Your task:
Word for word, restate all of the records.

━━━━━ Data to examine ━━━━━

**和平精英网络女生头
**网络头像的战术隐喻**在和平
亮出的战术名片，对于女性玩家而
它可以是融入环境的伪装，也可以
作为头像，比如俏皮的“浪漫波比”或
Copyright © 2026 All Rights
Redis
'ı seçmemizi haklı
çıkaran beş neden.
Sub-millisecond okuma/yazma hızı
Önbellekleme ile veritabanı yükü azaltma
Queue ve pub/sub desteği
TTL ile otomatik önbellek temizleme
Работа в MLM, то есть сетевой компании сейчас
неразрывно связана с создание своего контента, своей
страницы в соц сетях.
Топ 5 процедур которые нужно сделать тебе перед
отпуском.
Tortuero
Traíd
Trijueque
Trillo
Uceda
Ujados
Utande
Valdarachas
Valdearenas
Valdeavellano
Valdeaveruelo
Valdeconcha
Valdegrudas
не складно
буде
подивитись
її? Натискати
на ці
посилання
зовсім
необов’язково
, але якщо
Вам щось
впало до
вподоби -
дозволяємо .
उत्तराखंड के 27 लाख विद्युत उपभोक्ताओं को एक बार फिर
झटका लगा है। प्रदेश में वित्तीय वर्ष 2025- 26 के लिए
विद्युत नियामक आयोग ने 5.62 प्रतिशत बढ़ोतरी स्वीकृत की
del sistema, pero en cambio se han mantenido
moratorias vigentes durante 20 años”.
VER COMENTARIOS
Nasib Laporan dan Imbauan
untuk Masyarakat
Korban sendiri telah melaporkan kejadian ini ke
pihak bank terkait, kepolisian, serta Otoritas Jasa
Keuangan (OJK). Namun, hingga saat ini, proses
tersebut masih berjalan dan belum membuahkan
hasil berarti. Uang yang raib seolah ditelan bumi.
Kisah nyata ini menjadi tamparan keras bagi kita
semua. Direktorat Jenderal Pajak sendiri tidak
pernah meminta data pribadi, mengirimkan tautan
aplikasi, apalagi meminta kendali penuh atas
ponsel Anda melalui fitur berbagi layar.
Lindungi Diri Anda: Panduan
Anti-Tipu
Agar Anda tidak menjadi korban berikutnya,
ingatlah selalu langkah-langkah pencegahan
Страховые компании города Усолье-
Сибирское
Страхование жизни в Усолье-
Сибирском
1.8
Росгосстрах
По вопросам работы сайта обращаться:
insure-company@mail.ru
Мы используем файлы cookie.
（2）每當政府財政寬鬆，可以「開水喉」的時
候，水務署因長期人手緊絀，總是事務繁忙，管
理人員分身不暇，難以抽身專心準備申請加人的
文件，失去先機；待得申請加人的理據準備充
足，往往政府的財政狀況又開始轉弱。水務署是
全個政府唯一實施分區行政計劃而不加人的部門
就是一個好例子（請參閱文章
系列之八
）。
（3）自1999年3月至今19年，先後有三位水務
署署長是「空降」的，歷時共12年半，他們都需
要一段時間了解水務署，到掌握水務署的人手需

━━━━━

Output:
**和平精英网络女生头
**网络头像的战术隐喻**在和平
亮出的战术名片，对于女性玩家而
它可以是融入环境的伪装，也可以
作为头像，比如俏皮的“浪漫波比”或
Copyright © 2026 All Rights
Redis
'ı seçmemizi haklı
çıkaran beş neden.
Sub-millisecond okuma/yazma hızı
Önbellekleme ile veritabanı yükü azaltma
Queue ve pub/sub desteği
TTL ile otomatik önbellek temizleme
Работа в MLM, то есть сетевой компании сейчас
неразрывно связана с создание своего контента, своей
страницы в соц сетях.
Топ 5 процедур которые нужно сделать тебе перед
отпуском.
Tortuero
Traíd
Trijueque
Trillo
Uceda
Ujados
Utande
Valdarachas
Valdearenas
Valdeavellano
Valdeaveruelo
Valdeconcha
Valdegrudas
не складно
буде
подивитись
її? Натискати
на ці
посилання
зовсім
необов’язково
, але якщо
Вам щось
впало до
вподоби -
дозволяємо .
उत्तराखंड के 27 लाख विद्युत उपभोक्ताओं को एक बार फिर
झटका लगा है। प्रदेश में वित्तीय वर्ष 2025- 26 के लिए
विद्युत नियामक आयोग ने 5.62 प्रतिशत बढ़ोतरी स्वीकृत की
del sistema, pero en cambio se han mantenido
moratorias vigentes durante 20 años”.
VER COMENTARIOS
Nasib Laporan dan Imbauan
untuk Masyarakat
Korban sendiri telah melaporkan kejadian ini ke
pihak bank terkait, kepolisian, serta Otoritas Jasa
Keuangan (OJK). Namun, hingga saat ini, proses
tersebut masih berjalan dan belum membuahkan
hasil berarti. Uang yang raib seolah ditelan bumi.
Kisah nyata ini menjadi tamparan keras bagi kita
semua. Direktorat Jenderal Pajak sendiri tidak
pernah meminta data pribadi, mengirimkan tautan
aplikasi, apalagi meminta kendali penuh atas
ponsel Anda melalui fitur berbagi layar.
Lindungi Diri Anda: Panduan
Anti-Tipu
Agar Anda tidak menjadi korban berikutnya,
ingatlah selalu langkah-langkah pencegahan
Страховые компании города Усолье-
Сибирское
Страхование жизни в Усолье-
Сибирском
1.8
Росгосстрах
По вопросам работы сайта обращаться:
insure-company@mail.ru
Мы используем файлы cookie.
（2）每當政府財政寬鬆，可以「開水喉」的時
候，水務署因長期人手緊絀，總是事務繁忙，管
理人員分身不暇，難以抽身專心準備申請加人的
文件，失去先機；待得申請加人的理據準備充
足，往往政府的財政狀況又開始轉弱。水務署是
全個政府唯一實施分區行政計劃而不加人的部門
就是一個好例子（請參閱文章
系列之八
）。
（3）自1999年3月至今19年，先後有三位水務
署署長是「空降」的，歷時共12年半，他們都需
要一段時間了解水務署，到掌握水務署的人手需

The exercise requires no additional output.